======== Provided passage

All it takes is two founders, and you never know what kind of matches people will find.

Granted, they should know that they can work together before taking on a huge project, but I think that something of this sort will really help people discover one another and get their startups going.

I'm not suggesting we re-invent Craigslist, but there are enough people here to merit something like this. Ruby on Rails, anybody?


Idealy we should have profiles with location, url, short description and email address fields.

If that doesnt happen then this cofounders meetup board would be good. Count me in. You can find me via danshub.com or contact me at dan@danshub.com.


Actually, why not do it here? I bet that sort of functionality could be integrated somehow into this site, and from Paul's first post to the group on the reasons for the site I think it would fit in well. Then again you won't be able to use Ruby...


yeah if we fill out the profiles - and add a location and status field. It'll work pretty well at first - as you can browse people's profiles to see if they are also looking for a co-founder etc. Things can then be taken up on email


Very good idea. We can assume most people here are in the startup community. So perhaps there should be a search by location field on a page here so that people can find each other.


if you guys are interested I could host this (the site and SVN) and maybe hack away at it a little bit (If you're doing it in Rails) I totally feel you on this one, its shouldn't be as hard as it is to find passionate people who are technical AND entrepreneurial.


I'm with you. Paul - what do you think about this? Hosting that sort of thing here would foster the entire YC community, but doing it over there means a more select user base of people who are specifically looking for partners to work with.


We'll gradually be adding more features of this type.


http://www.buildv1.com/ may be what your looking for.


buildv1 is quite rigid - and it doesn't have the activity of this site. I think the principle of buildv1 is great and essential - i'm not sure if the execution is quite correct.

================
======== Excerpted records

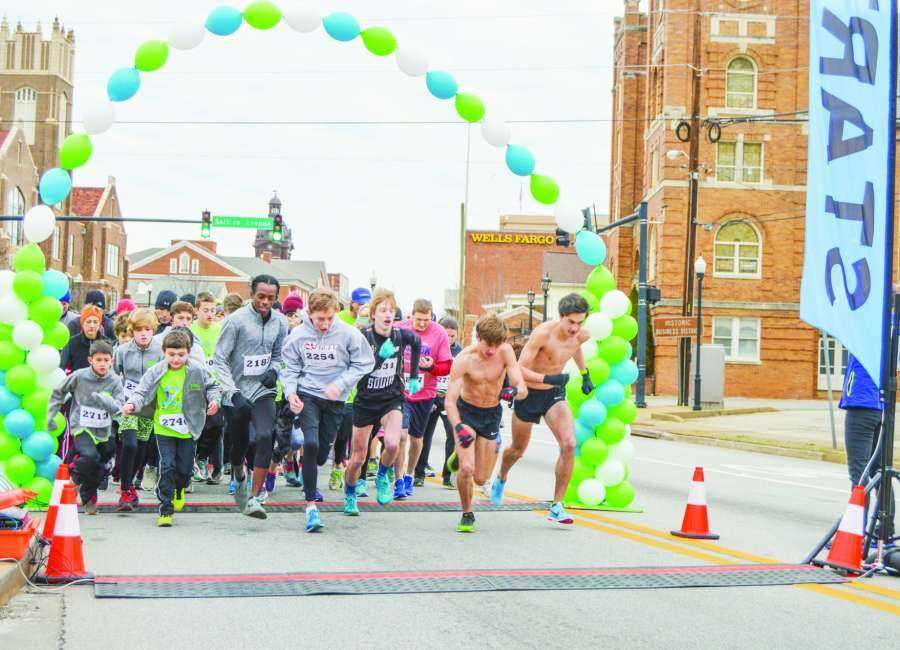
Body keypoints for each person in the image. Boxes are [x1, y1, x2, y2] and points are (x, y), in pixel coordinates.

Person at [494, 293, 594, 525]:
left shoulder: (581, 334)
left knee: (569, 443)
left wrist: (585, 374)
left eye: (580, 322)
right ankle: (501, 477)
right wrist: (548, 376)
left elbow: (575, 348)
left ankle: (557, 505)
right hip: (528, 393)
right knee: (518, 450)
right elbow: (519, 369)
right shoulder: (543, 334)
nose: (575, 328)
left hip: (553, 395)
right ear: (560, 317)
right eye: (571, 322)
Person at [281, 287, 375, 531]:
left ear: (336, 313)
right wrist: (291, 393)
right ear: (309, 313)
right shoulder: (298, 335)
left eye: (329, 318)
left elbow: (365, 362)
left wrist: (340, 384)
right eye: (319, 319)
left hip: (335, 400)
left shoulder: (348, 334)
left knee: (322, 453)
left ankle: (309, 465)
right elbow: (289, 368)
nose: (324, 324)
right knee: (310, 444)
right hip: (308, 395)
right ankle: (311, 507)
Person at [123, 329, 221, 527]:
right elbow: (141, 391)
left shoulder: (196, 370)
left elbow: (213, 386)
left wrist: (214, 400)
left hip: (188, 427)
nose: (176, 359)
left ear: (189, 352)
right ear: (164, 352)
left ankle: (179, 489)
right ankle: (165, 508)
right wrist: (132, 404)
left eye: (181, 355)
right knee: (167, 466)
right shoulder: (156, 371)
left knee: (184, 470)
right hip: (163, 428)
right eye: (171, 354)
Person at [214, 275, 288, 519]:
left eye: (271, 298)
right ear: (252, 294)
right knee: (240, 444)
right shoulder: (235, 321)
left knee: (266, 435)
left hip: (263, 391)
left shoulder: (280, 322)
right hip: (236, 393)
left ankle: (255, 498)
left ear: (277, 297)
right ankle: (238, 472)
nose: (265, 302)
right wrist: (231, 392)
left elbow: (279, 354)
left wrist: (273, 371)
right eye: (261, 297)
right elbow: (220, 359)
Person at [445, 314, 527, 532]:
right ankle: (467, 513)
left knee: (481, 479)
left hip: (491, 414)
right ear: (478, 337)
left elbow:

================

#### Description of the task
Quote the discussion about finding cofounders word for word, from "Idealy we should" up to and including "me at dan@danshub.com.". The rows come from a different source than the discussion about finding cofounders.

#### Task answer
Idealy we should have profiles with location, url, short description and email address fields.

If that doesnt happen then this cofounders meetup board would be good. Count me in. You can find me via danshub.com or contact me at dan@danshub.com.